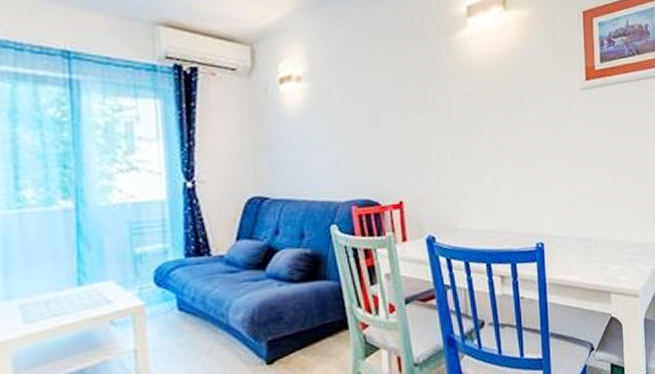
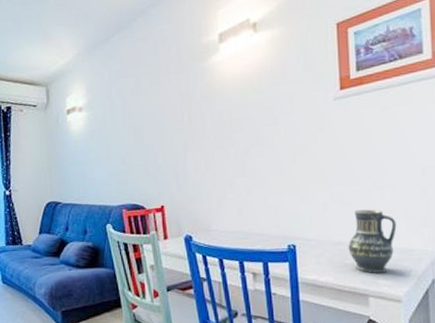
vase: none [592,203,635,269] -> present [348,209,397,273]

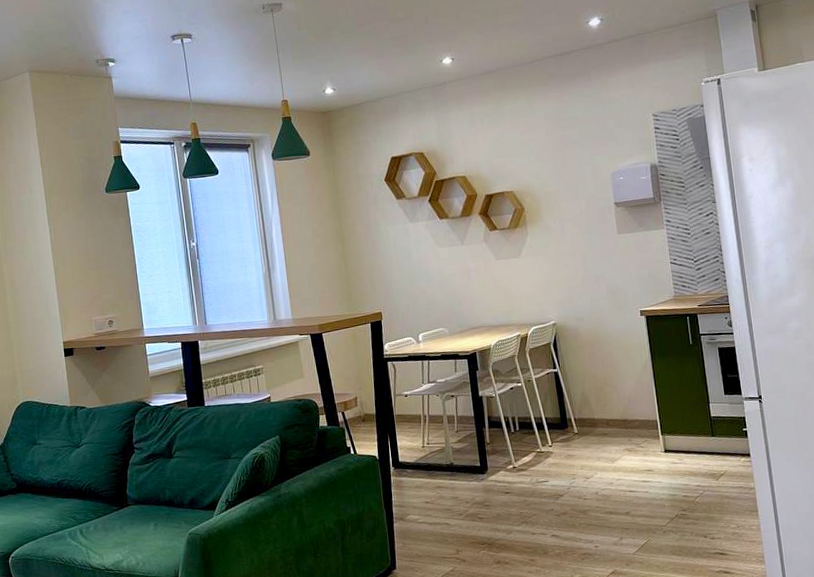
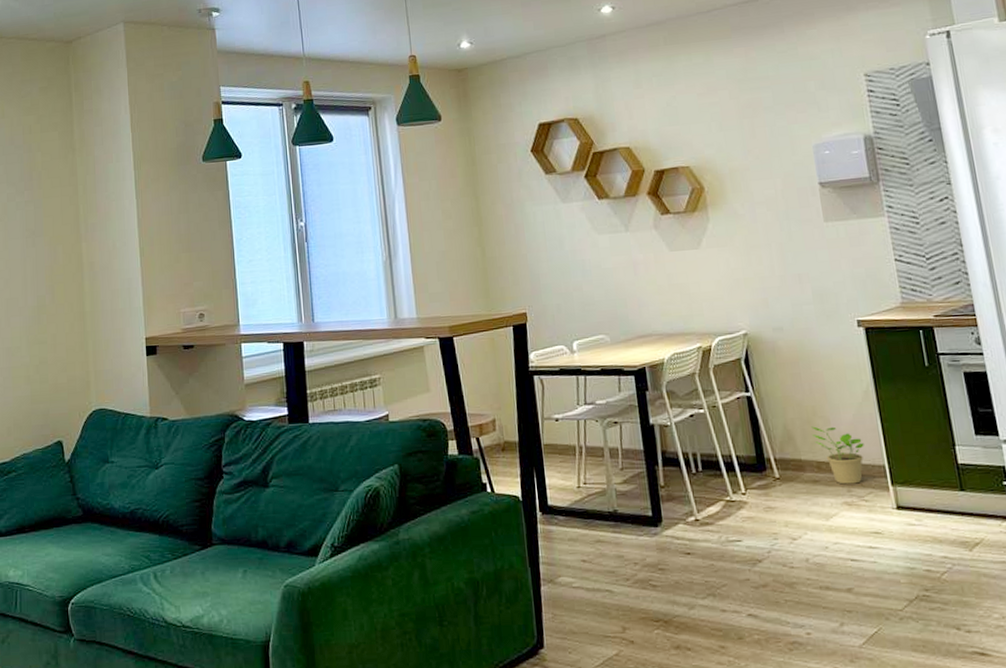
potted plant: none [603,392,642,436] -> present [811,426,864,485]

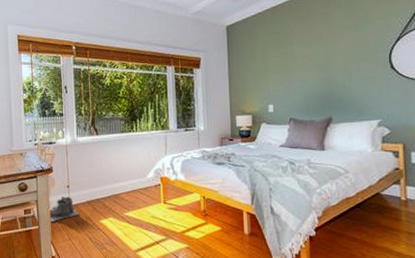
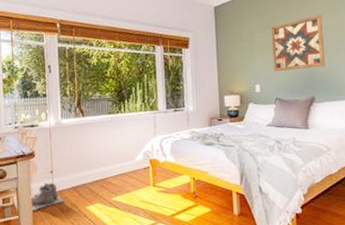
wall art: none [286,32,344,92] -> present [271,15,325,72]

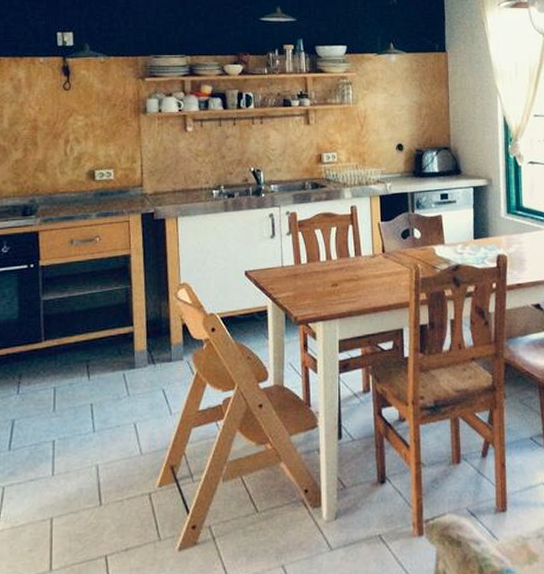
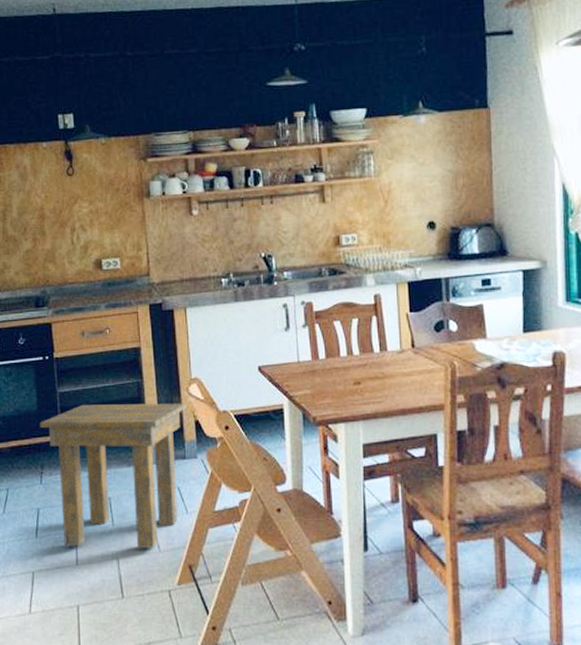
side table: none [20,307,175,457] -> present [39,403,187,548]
* * *
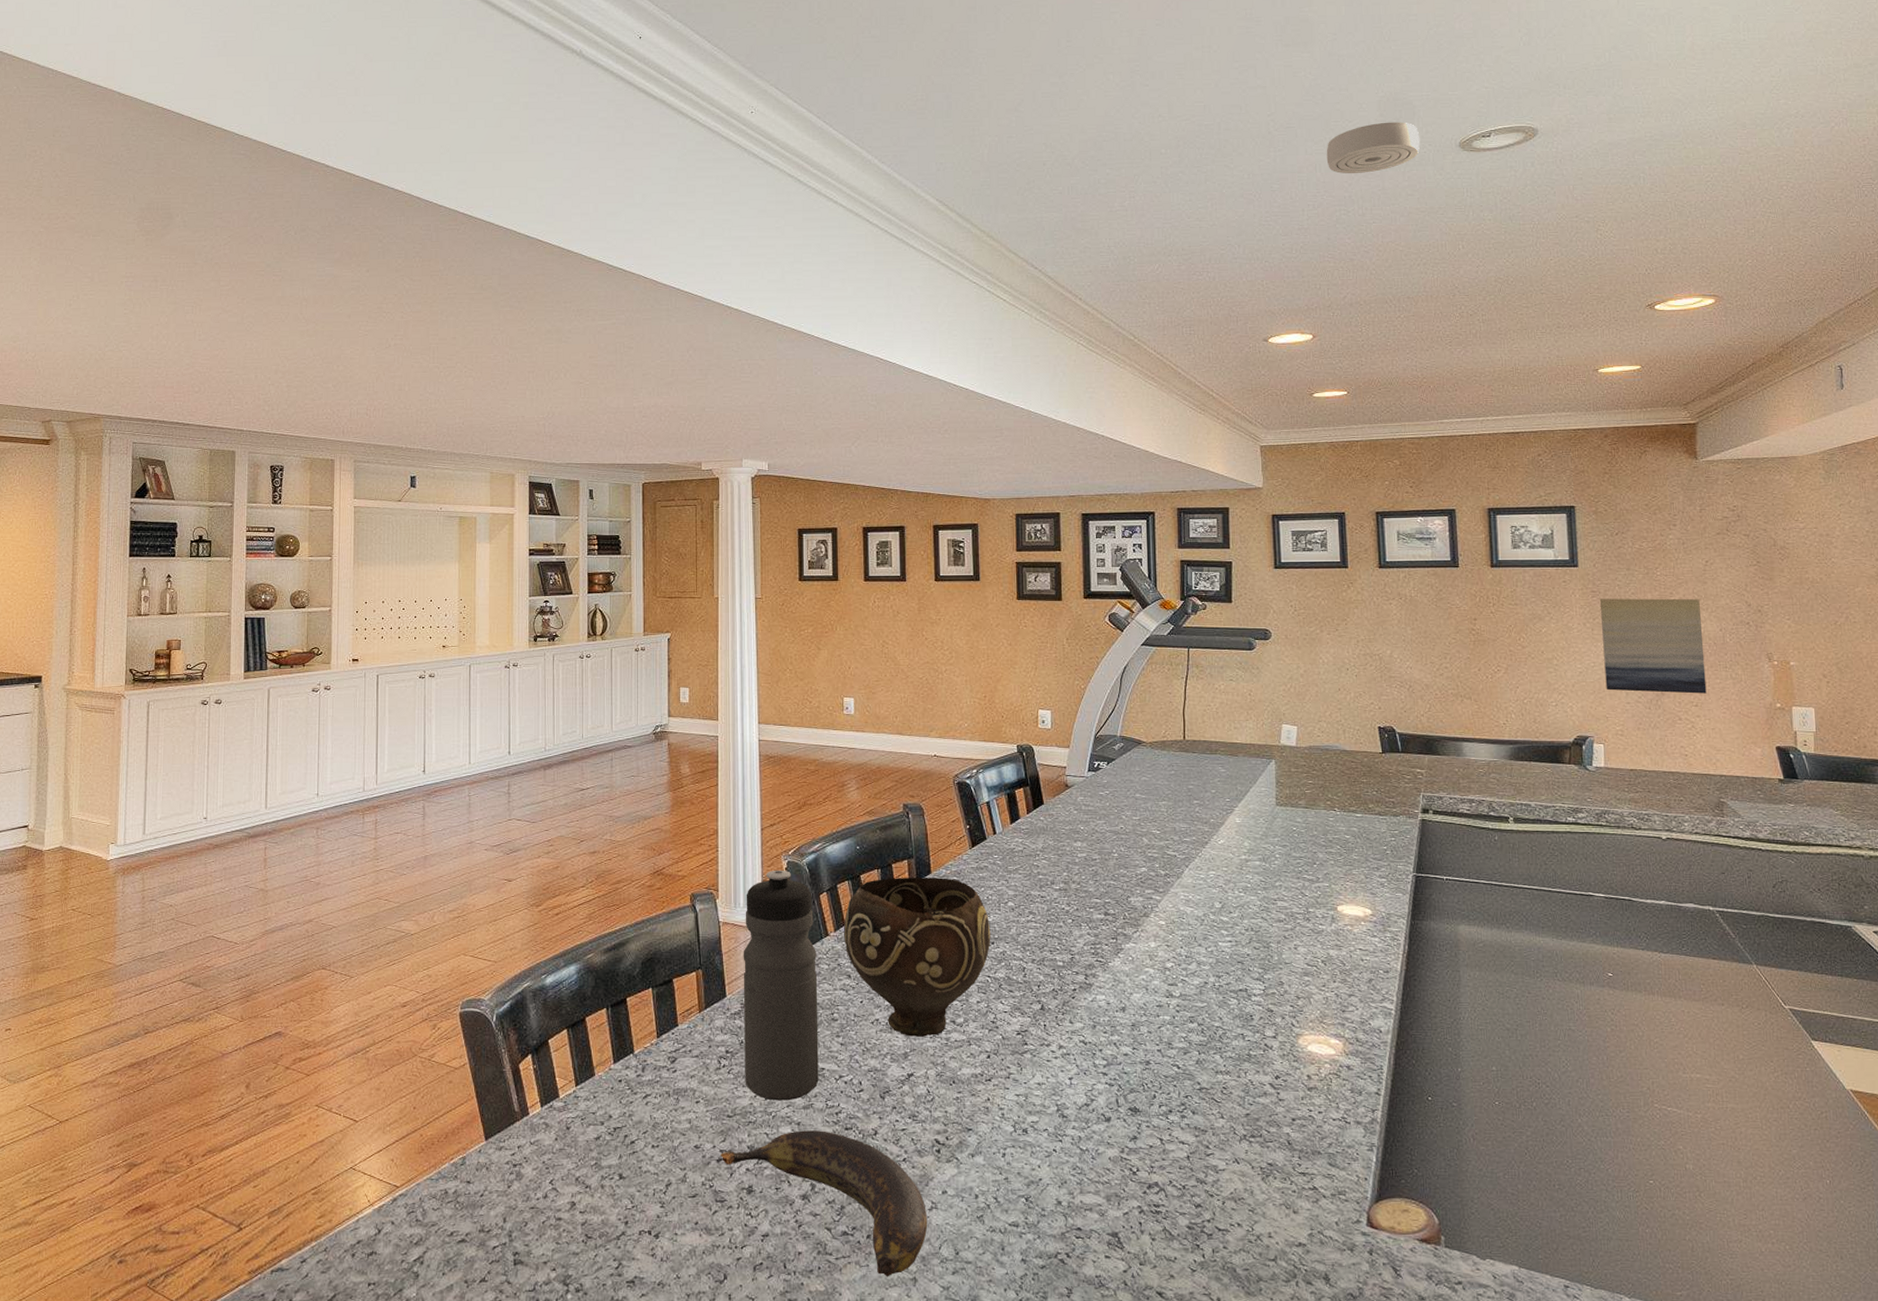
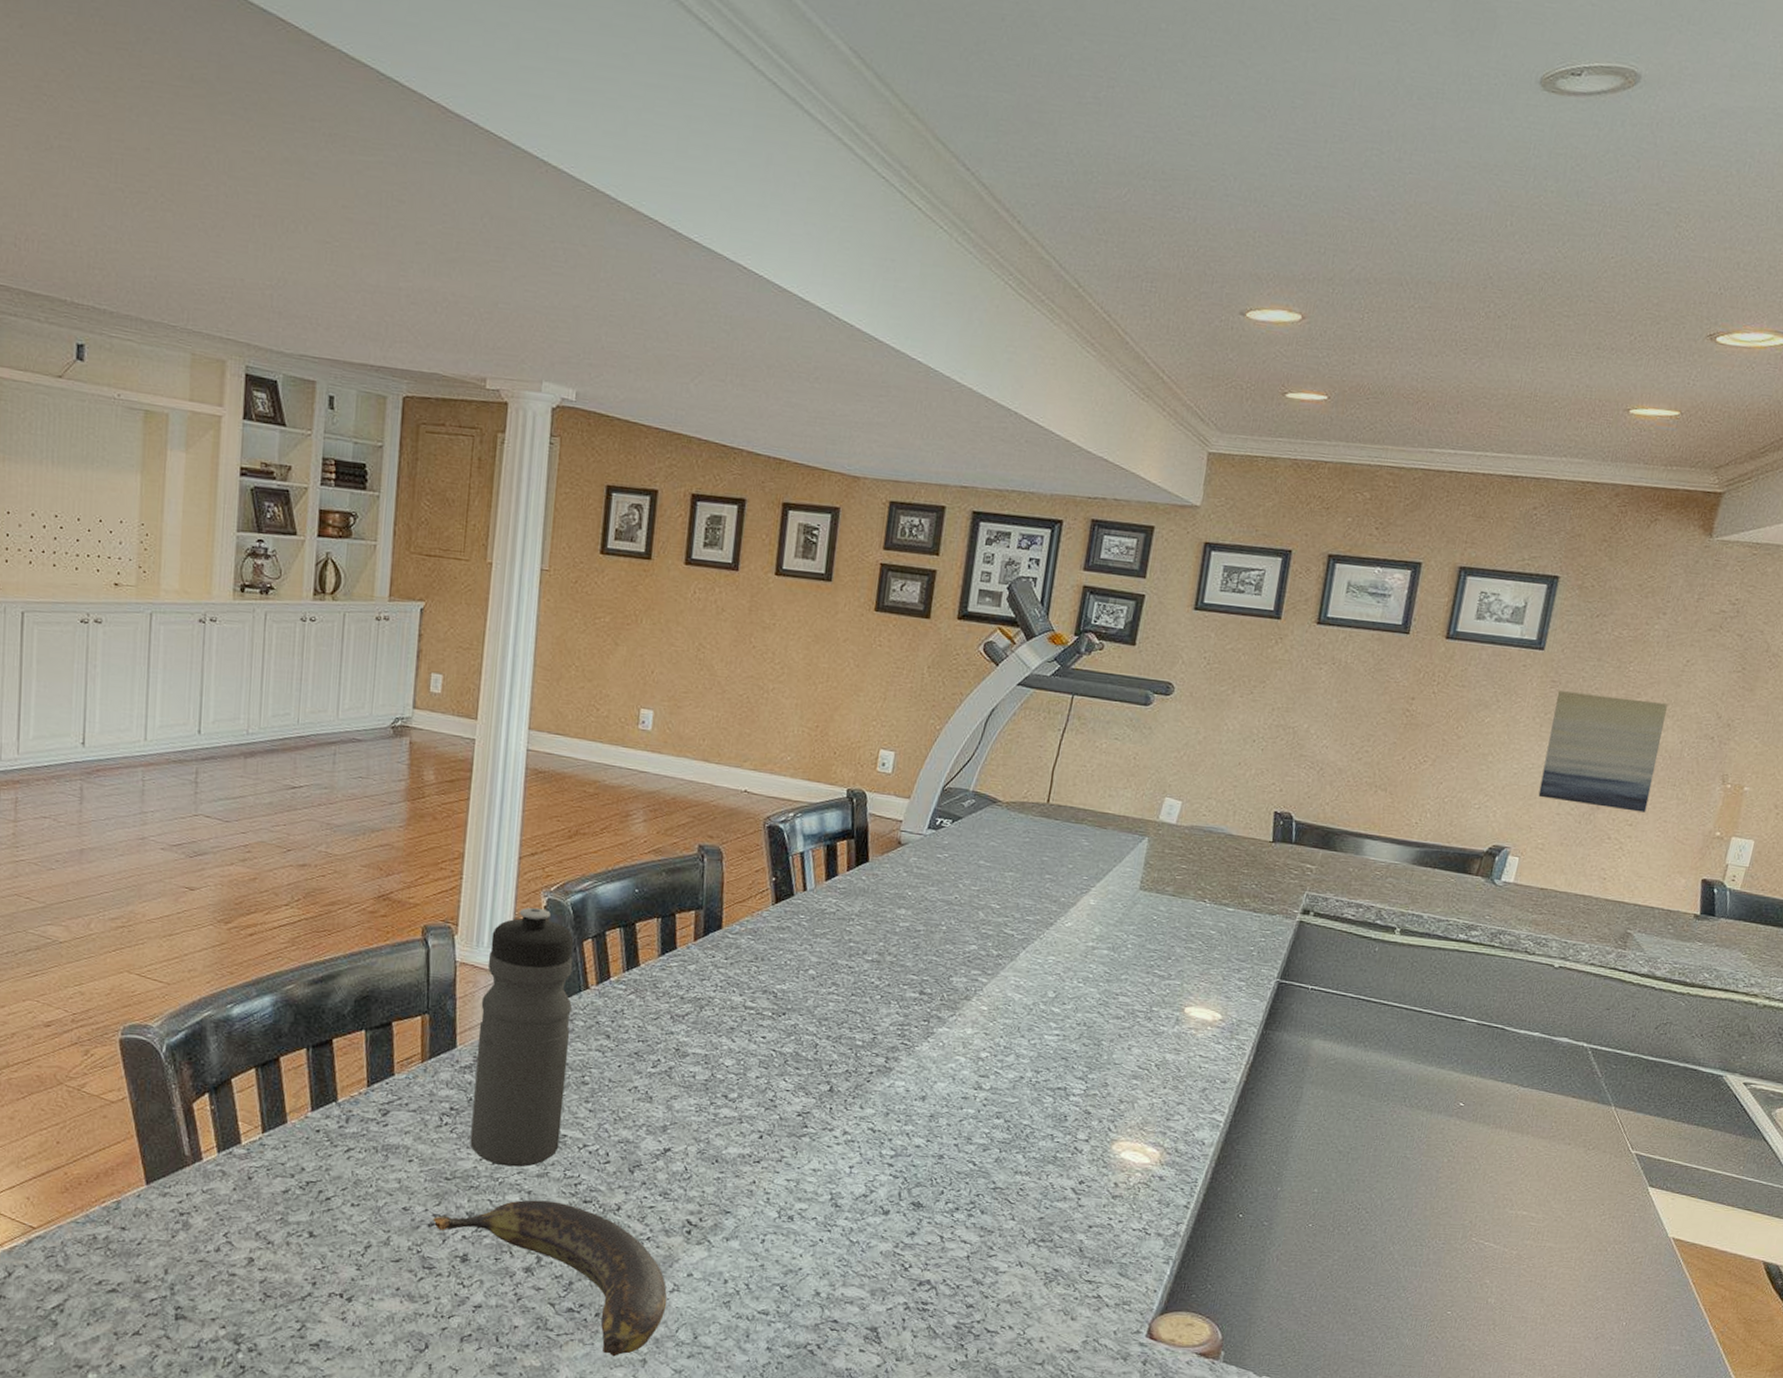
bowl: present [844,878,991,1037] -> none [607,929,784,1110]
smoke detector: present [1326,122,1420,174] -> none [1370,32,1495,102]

WHAT THE TASK REQUIRES
Go down the entries above from the line containing "vase: none [592,203,635,269]" to the line containing "side table: none" and write out each line exactly, leaving pictures out.

EXERCISE ANSWER
vase: none [592,203,635,269] -> present [348,209,397,273]

potted plant: none [603,392,642,436] -> present [811,426,864,485]

wall art: none [286,32,344,92] -> present [271,15,325,72]

side table: none [20,307,175,457] -> present [39,403,187,548]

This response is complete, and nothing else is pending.